Hello friends,
Three aelindromes this week! The last one is a new one. Enjoy! (And if you do, please consider supporting my work by purchasing my new book The Robots of Babylon.)
The aelindrome is a constraint I invented several years back. An aelindrome structures its letters according to a numerical palindrome. For example, the phrase “Melody, a bloody elm” is an aelindrome structured by the sequence 1234321: [m]1 [el]2 [ody]3 [a blo]4 [ody]3 [el]2 [m]1 (“Melody, a bloody elm”).
By convention, aelindromes are said to be “in” the forward half of their numerical palindrome (up to and including its pivot). Thus, “Melody, a bloody elm” is an aelindrome in 1234.

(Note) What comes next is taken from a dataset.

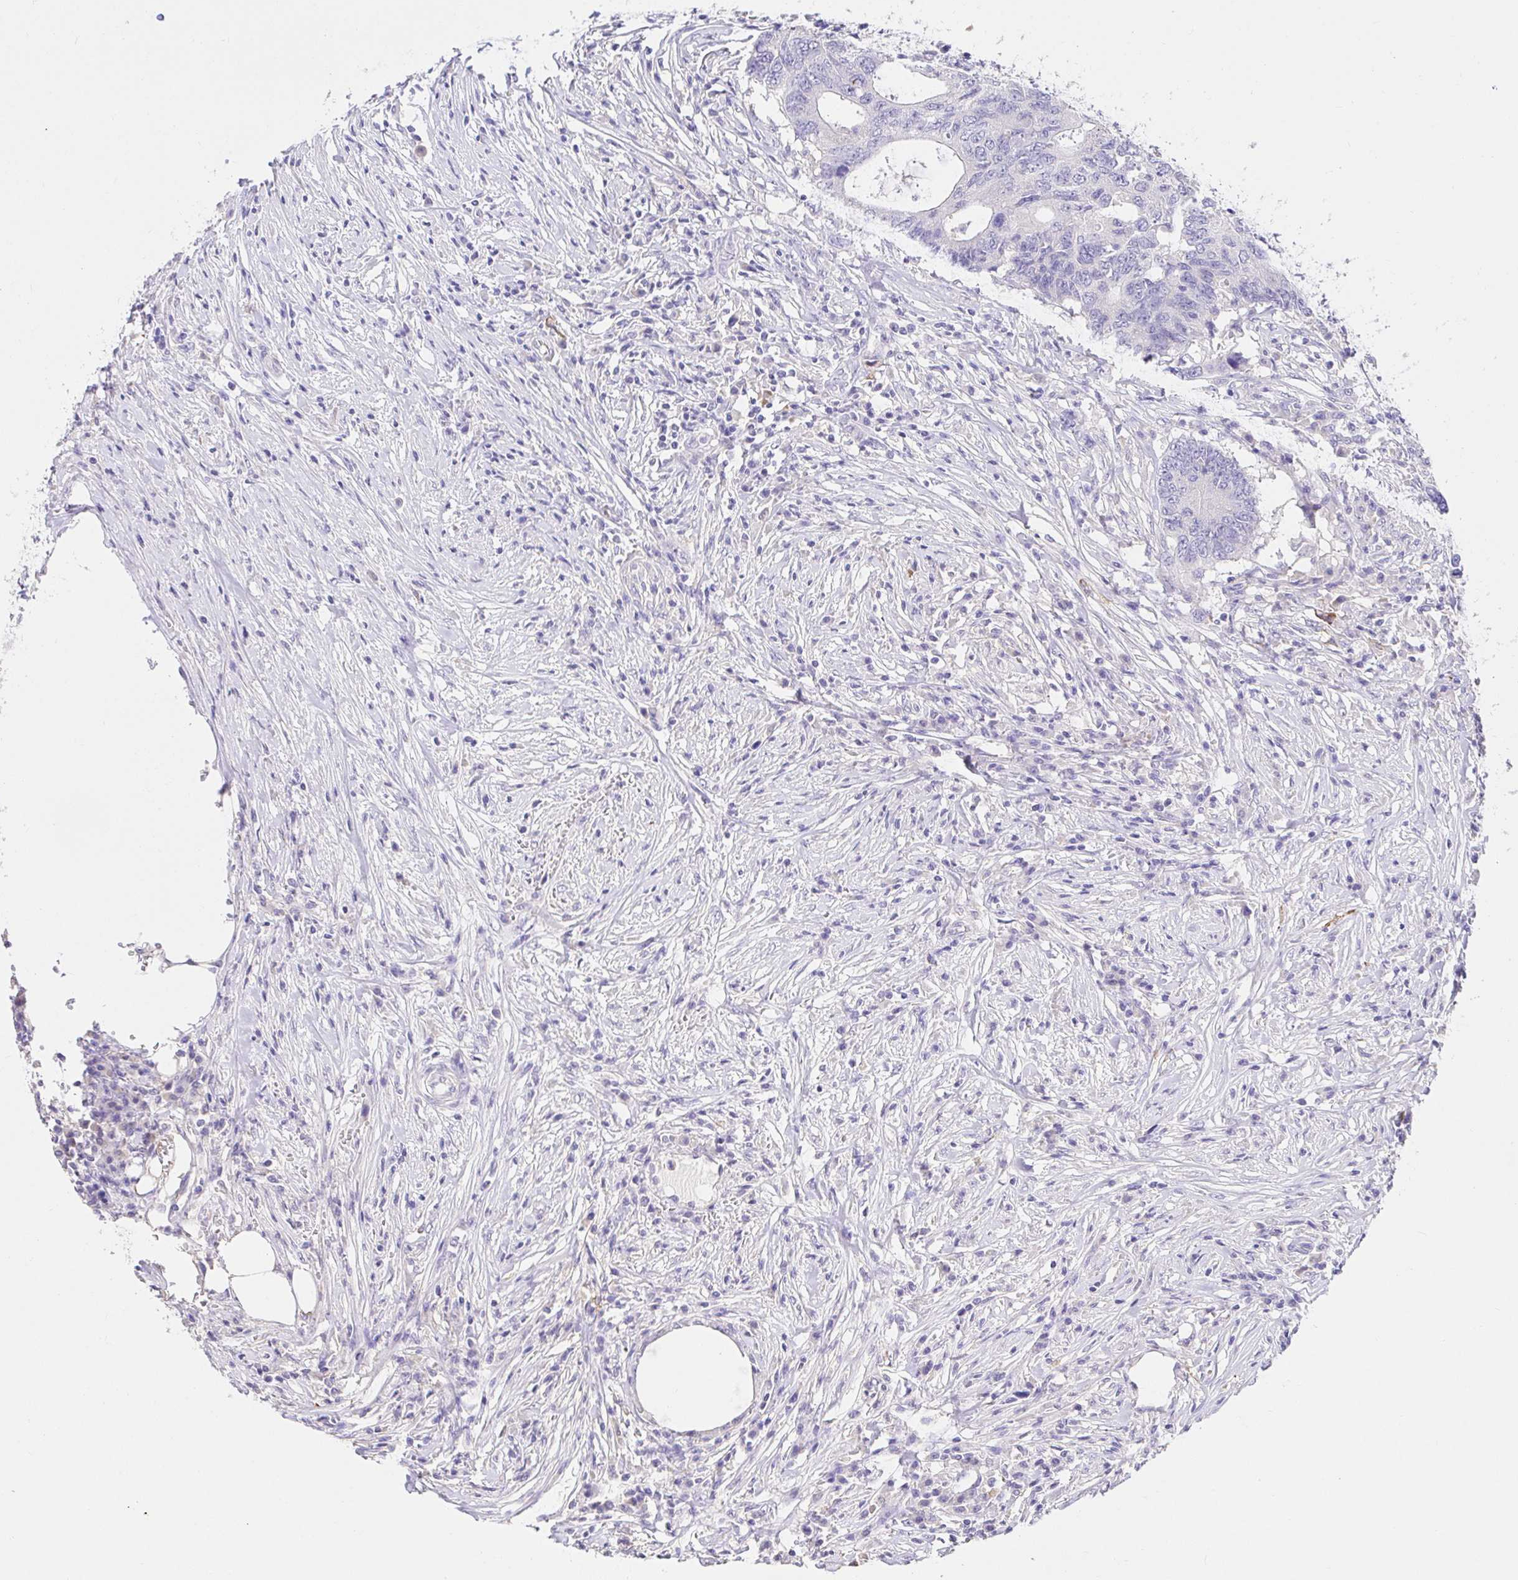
{"staining": {"intensity": "negative", "quantity": "none", "location": "none"}, "tissue": "colorectal cancer", "cell_type": "Tumor cells", "image_type": "cancer", "snomed": [{"axis": "morphology", "description": "Adenocarcinoma, NOS"}, {"axis": "topography", "description": "Colon"}], "caption": "A histopathology image of human adenocarcinoma (colorectal) is negative for staining in tumor cells. (DAB immunohistochemistry (IHC), high magnification).", "gene": "CDO1", "patient": {"sex": "male", "age": 71}}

SOLSTICE (Aelindrome in Pi to 13 digits)
3141592653589
Solstice:
new, it evokes
old needs
and raw senses.
Sun rids us:
what binds us
bids us.
What sunrise saw
sends and reevokes.
Old, new…
it entices Sol.
FOR THE OLDER POEMS (Aelindrome in the Square Root of 2 to 20 digits)
14142135623730950488
The art,
a losing sun,
as she emerges,
only a swan
to her suffering,
may be dark
as turns of sky.
Do seas turn
so dark, maybe,
suffering her
as wantonly?
So, emerge as she —
sung in a lost heart.
THE PLAINS (Aelindrome in the Square Root of 3 to 18 digits)
173205080756887729
Hazy heat wallowed.
Beasts had owed the plains
time’s pantomime:
crows begging the moon;
sins adoring sins.
A moon singing,
the crows began to mime.
Time’s plains
wed the past,
shadowed
below
a lazy heath.
I love these, Anthony - thank you! There should be more maths in poetry generally, I feel (and vice versa of course)!